Some of us watch gold, some of us watch silver, and some of us watch both… but how many of us regularly monitor the ratio of gold to silver? One of my favorite ways to invest is to fade markets when they reach extreme levels, but is it possible to fade a ratio between two markets?
Indeed it is, and sophisticated investors do it often. Even non-sophisticated investors can do it: consider, for example, the bare-bones investor who rebalances his 60%-40% stocks-to-bonds portfolio allocation when one side or the other becomes overpriced.
Instead of stocks and bonds, let’s say you have a portfolio with a mix of gold and silver. It would make sense to sell of portion of your gold and replace that gap with some silver when gold, relative to silver, becomes expensive. If the amount that you’ve sold off is equivalent dollar-wise to the amount that you’ve bought, then you haven’t sacrificed your total precious metals holdings.
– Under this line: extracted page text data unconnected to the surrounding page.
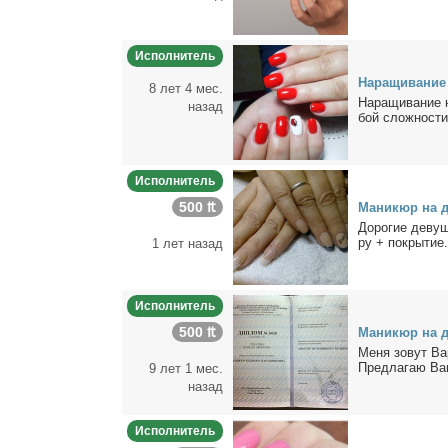
Исполнитель
На­ра­щи­ва­ние
8 лет 4 мес.
На­ра­щи­ва­ние
назад
бой слож­но­сти
Исполнитель
500 ₶
Ма­ни­кюр на 
До­ро­гие де­вуш
ру + по­кры­т
1 лет назад
Исполнитель
500 ₶
Ма­ни­кюр на д
Ме­ня зо­вут Вар
Пред­ла­гаю Ва­
9 лет 1 мес.
назад
Исполнитель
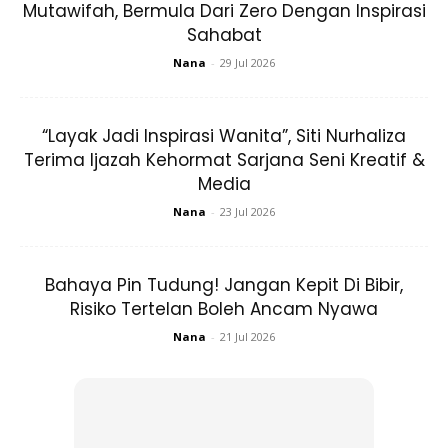
Mutawifah, Bermula Dari Zero Dengan Inspirasi
Sahabat
Nana
-
29 Jul 2026
“Layak Jadi Inspirasi Wanita”, Siti Nurhaliza
Terima Ijazah Kehormat Sarjana Seni Kreatif &
Media
Nana
-
23 Jul 2026
Sumber dari Canva
Bagi anda yang inginkan solekan lebih lama,
primer
Bahaya Pin Tudung! Jangan Kepit Di Bibir,
merupakan rakan baik untuk anda. Produk ini boleh
Risiko Tertelan Boleh Ancam Nyawa
mengekalkan solekan anda walaupun bekerja atau pergi
Nana
-
21 Jul 2026
kemana-mana pesta.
A simple thing that all precious metals owners should do at least several times per year is check the gold-to-silver ratio. This ratio tells you how many ounces of silver it would take to purchase one ounce of gold; in other words, it’s the price of gold divided by the price of silver.
When the gold-to-silver ratio is around 50, then it’s at the historical mean and things are in a relative state of equilibrium. Extreme and rare levels are reached when the gold-to-silver ratio goes under 20, which means that silver is much more expensive than gold; or when the ratio goes above 80, which means that gold is much more expensive than silver.
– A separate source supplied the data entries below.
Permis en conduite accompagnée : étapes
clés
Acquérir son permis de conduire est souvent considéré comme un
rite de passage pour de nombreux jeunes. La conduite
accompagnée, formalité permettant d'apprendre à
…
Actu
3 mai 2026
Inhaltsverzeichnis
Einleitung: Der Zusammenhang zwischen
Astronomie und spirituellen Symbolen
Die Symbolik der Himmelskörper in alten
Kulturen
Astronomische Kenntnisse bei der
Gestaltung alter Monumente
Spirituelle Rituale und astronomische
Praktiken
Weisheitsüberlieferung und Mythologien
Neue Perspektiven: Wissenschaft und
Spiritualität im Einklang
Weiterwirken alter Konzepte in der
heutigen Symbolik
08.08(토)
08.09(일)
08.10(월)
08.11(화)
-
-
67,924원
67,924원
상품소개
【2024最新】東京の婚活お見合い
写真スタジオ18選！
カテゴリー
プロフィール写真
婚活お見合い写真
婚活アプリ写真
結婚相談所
Note that a ratio reading above 80 doesn’t necessarily mean that gold is expensive in dollar terms; it only means that it’s expensive compared to silver. Also note that just because the ratio goes above 80, that doesn’t mean it can’t go higher; in fact, it’s entirely possible for the ratio to go above 80 and stay there for a long time.
But let’s think in terms of what’s probable, not what’s merely possible. If the gold-to-silver ratio were to exceed, let’s say, 85, that’s a level that isn’t likely to be sustained for too long. In all likelihood, mean reversion would kick in at some point and the ratio would work its way back toward the 50-ish range, like it has always done in the past.
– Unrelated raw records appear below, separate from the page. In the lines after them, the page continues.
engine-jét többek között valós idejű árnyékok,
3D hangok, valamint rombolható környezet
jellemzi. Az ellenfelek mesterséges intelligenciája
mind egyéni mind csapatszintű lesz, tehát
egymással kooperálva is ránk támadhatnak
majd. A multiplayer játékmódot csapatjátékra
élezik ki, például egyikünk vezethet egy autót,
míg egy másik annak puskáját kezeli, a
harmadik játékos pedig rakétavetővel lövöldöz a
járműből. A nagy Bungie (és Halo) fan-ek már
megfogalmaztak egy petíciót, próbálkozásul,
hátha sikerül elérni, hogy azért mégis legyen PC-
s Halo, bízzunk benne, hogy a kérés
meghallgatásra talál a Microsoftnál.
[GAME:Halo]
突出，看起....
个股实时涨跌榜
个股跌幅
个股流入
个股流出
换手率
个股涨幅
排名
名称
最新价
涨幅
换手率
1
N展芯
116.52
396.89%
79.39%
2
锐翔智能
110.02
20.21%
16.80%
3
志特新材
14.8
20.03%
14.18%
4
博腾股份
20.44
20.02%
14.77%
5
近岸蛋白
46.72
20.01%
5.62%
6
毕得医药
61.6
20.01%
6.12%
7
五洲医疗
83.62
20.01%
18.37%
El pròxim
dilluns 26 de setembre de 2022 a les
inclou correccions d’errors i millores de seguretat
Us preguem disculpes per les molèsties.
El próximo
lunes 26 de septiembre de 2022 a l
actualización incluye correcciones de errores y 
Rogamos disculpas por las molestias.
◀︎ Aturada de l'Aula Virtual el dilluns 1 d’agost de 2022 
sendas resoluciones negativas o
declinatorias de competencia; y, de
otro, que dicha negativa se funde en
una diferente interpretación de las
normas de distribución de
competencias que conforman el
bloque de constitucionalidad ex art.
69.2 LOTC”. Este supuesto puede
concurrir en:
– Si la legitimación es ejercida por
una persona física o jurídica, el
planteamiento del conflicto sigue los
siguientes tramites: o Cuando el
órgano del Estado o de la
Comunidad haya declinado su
So, where are we now? Let’s take a look at the chart to see where the ratio currently stands:
We’re currently above 85, something that has only happened 4 times since the United States government took the dollar off of the gold standards back in 1971. Typically, silver tends to outperform after the ratio reaches such an extreme level.
How did the ratio get to nosebleed levels? Most likely, it’s the result of countries like China, Russia, and India buying and hoarding massive quantities of gold – perhaps in anticipation of global political and economic turbulence, or possibly for other reasons.
For instance, China-U.S. trade tensions, the strength of the U.S. dollar in 2018, and the depreciation of the Chinese yuan have motivated China to buy and hold massive amounts of gold this year. In fact, Chinese gold consumption in China increased 5% year-over-year during the first three quarters of 2018, to nearly 850 tons.
To play the gold-to-silver ratio, an investor could simply lighten up on his gold allocation and replace the gap with a dollar-equivalent silver allocation. For a more direct and aggressive mean-reversion play on the ratio, one could go long silver and short a dollar-equivalent amount of gold until the ratio reverts closer to the mean of 50.